Chega uma idade em que meninos e meninas querem autonomia, independência...
Chega uma idade em que meninos e meninas querem autonomia, independência e muita liberdade, não é? E se lançam mundo afora, de qualquer jeito, críticos e, acima de tudo, ousados. Nem sempre as coisas acontecem conforme programado, isso quando há algum tipo de planejamento. Pouco importa!
No fim dos anos 1960, meus irmãos e eu já tínhamos conquistado parte desta autonomia. Podíamos nos aventurar onde quiséssemos, desde que nos virássemos com comida, roupa limpa e o que mais dependesse de nós. As questões práticas eram resolvidas da forma menos trabalhosa possível. Não era preguiça, era construção da experiência somada a uma imensa vontade de fazer tudo e mais um pouco. Quem não é afoito na adolescência? Minha avó dizia que nós devíamos ir com calma, mais devagar, porque o mundo não ia acabar na próxima semana. Diminuíamos o ritmo? Nem pensar! Tínhamos pressa, criatividade e disposição para mudar o mundo, começando pelos arredores.
Num fim de semana qualquer, sem maiores pretensões, resolvemos que iríamos à fazenda, pescar. A pescaria era apenas uma desculpa esfarrapada, o que queríamos era mais provar que não precisávamos dos adultos do que ficar pendurados num barranco do rio, brigando com diminutos lambarizinhos. Comida providenciada, mochilas e tralha de pesca arrumadas, arranjamos quem nos levasse e fomos...
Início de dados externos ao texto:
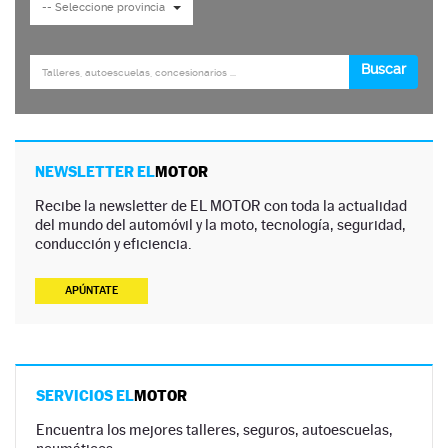
NEWSLETTER EL
MOTOR
Recibe la newsletter de EL MOTOR con toda la actualidad
del mundo del automóvil y la moto, tecnología, seguridad,
conducción y eficiencia.
APÚNTATE
SERVICIOS EL
MOTOR
Encuentra los mejores talleres, seguros, autoescuelas,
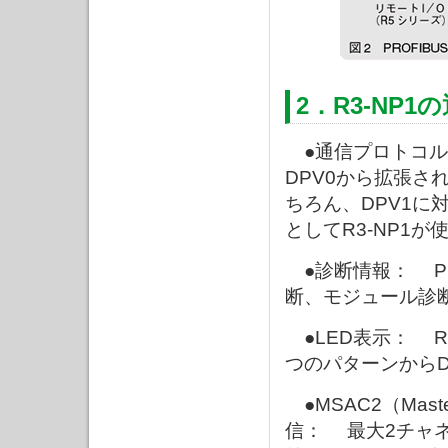
2．R3-NP1
●通信プロトコル： 
DPV0から拡張さ
ちろん、DPV1に
としてR3-NP1が
●診断情報： PR
断、モジュール診
●LED表示： R
つのパターンからD
●MSAC2（Master S
信： 最大2チャ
Almoçamos na casa da Dona Auristela, comida de roça, macarrão, arroz e feijão de fazer inveja a qualquer restaurante chique ao redor do mundo. Até porque, refeição assim, saudável, farta, bem temperada, não existia em lugar algum e nunca vai existir, porque aquele foi um tempo sem volta, como são todos os tempos bem vividos. Deixam saudade!
Durante a tarde, andamos sem rumo e, para encerrar o dia sem grandes complicações, decidimos que o cardápio do jantar seria sopa de pacotinho, sem grandes arrebatamentos culinários.
Findo o dia, silenciosos e de banho tomado, era hora de resolver o jantar. Como fui o primeiro a ficar pronto, minha tarefa foi colocar água para ferver no caldeirão da sopa. Resolvi terminar de ler um livro e deixei aos outros dois as orientações necessárias à complexa tarefa de despejar o conteúdo dos pacotinhos à água fervente. Em seguida, despreocupados, cada um tratou de se servir. Nada comparado ao almoço, mas com dois ingredientes bem diversos: a independência, isto é, ter preparado a própria refeição, ainda que isso significasse ter despejado um pó amarelado na água quente, e algo que seria revelado só no final, já com o fundo do caldeirão aparecendo. Foi meu irmão mais novo que notou: “sopa boa, tem até pedaços!”, o que nos estimulou a arrematar o caldo ralo. O inesperado estava ali. Num momento que ninguém notou, uma rãzinha, uma perereca, pulou no caldeirão e se deu mal, atribuindo um sabor “especial” à insossa sopa industrializada. Pois é, a vida e o fundo do caldeirão, também, costumam nos revelar surpresas, nem sempre agradáveis.